The trend towards miniaturisation for implantable injectables requires a system approach to integrating low-power electronics and precision sensors, and mechanics and possibly biologics. Manufacturing and assembly technologies capable of reliably assembling such products will enable the next generation of devices.
New medical devices will include combination products – devices that are part-pharmaceuticals or biologic agent, such as drug-eluting stents or pre-filled syringes. Combination products present unique manufacturing challenges.
The two components are separately regulated; designers are generally familiar with either the device or the drug. The physical design of combining the two, sterilisation, validation and drug/device interaction issues further complicate the design, manufacturing and delivery process.
Versatility, usability, productivity and ease of manufacture are major design considerations that improve the value of a medical device. Intelligent devices that aid or guide the practitioner can reduce training and education requirements.
New biomaterials used in medical devices have unique design requirements. The material’s form and size, how it interfaces with the body and its required duration of use will determine its required properties. Awareness and understanding of these materials is critical for an engineer to design a device or manufacturing equipment.
Successful medical devices realisation
It is a challenging proposition to conceive, realise and successfully introduce a medical device into a healthcare system; medical device realisation requires input from a broad set of stakeholders.

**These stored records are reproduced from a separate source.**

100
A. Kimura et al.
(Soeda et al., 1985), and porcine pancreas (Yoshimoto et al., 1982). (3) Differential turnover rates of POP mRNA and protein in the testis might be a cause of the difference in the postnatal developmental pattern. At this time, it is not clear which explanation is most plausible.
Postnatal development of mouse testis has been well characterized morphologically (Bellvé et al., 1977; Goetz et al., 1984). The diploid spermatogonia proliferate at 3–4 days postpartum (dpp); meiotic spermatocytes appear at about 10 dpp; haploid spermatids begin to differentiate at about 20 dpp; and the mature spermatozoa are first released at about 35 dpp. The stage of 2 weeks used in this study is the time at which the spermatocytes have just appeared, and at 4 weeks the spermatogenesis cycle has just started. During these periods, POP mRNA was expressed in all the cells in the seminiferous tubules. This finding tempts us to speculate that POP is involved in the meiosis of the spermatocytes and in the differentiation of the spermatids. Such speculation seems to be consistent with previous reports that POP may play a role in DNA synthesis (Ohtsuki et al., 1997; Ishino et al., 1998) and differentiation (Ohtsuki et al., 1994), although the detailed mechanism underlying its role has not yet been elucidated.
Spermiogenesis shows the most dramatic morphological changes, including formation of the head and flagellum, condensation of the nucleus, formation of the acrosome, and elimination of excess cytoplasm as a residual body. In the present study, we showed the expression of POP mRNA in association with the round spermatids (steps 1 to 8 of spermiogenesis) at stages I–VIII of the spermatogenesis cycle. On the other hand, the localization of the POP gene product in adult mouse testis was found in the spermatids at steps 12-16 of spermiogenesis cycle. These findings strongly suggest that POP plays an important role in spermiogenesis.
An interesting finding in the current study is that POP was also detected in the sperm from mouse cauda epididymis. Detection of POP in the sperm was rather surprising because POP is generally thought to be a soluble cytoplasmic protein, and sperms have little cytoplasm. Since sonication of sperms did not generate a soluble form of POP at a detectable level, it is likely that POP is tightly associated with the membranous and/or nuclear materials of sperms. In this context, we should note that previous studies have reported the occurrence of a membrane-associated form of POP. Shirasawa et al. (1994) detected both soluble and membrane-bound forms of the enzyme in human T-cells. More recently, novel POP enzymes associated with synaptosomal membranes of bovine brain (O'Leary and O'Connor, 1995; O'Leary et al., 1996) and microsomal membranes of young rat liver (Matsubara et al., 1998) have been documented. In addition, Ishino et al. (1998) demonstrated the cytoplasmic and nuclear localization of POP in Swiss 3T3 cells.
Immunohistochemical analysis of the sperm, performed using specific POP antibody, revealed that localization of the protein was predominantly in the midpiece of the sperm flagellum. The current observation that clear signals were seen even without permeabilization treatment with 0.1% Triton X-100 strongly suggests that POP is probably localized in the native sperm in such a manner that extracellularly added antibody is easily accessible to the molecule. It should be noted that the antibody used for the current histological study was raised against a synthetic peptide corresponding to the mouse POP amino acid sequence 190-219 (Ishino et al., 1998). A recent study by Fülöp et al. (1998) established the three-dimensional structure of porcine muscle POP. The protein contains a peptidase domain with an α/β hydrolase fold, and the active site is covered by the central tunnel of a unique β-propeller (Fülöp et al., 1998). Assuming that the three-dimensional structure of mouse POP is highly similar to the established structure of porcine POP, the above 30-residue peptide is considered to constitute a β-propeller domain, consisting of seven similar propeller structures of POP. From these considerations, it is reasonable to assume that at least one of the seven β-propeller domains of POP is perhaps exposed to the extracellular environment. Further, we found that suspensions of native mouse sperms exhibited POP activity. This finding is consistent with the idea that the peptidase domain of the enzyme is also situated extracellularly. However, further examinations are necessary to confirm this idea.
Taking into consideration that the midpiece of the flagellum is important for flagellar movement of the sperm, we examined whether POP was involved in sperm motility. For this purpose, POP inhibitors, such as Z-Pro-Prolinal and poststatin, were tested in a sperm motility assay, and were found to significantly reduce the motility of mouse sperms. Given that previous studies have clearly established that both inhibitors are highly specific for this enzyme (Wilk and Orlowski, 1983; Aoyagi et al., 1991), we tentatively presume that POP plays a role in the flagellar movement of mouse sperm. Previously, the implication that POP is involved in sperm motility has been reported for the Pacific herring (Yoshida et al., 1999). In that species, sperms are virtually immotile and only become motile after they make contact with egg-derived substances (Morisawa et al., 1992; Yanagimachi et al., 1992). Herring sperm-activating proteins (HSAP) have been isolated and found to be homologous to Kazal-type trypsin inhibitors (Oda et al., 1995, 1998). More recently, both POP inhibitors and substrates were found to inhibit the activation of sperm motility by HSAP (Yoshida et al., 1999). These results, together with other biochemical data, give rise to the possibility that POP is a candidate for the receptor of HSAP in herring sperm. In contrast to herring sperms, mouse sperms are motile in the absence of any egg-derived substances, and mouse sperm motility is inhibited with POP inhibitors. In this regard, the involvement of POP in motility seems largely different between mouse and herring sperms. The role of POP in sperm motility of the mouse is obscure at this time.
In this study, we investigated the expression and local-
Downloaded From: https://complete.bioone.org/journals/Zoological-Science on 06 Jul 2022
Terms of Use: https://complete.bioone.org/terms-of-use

Successful devices will satisfy patient or clinical needs as defined by physicians and clinicians; they will be designed and manufactured in a way that is fundamentally safe and effective by engineers and technologists; they will be demonstrated and documented to be fundamentally safe and effective for regulators; and they will have a value proposition that motivates payers (insurance companies, the government, or, sometimes, the patient) to pay for the device and for a company to develop and support the device as a product.
In the realisation process for medical devices, design, manufacturing and use are intimately interconnected. It is critical to understand manufacturing, its limitations, tools and expected variability. Manufacturing and manufacturing innovation are motivated by products that are to be produced with high quality in large quantity. It is critical to understand the patients and medical practioners, models of use, and patient needs and constraints.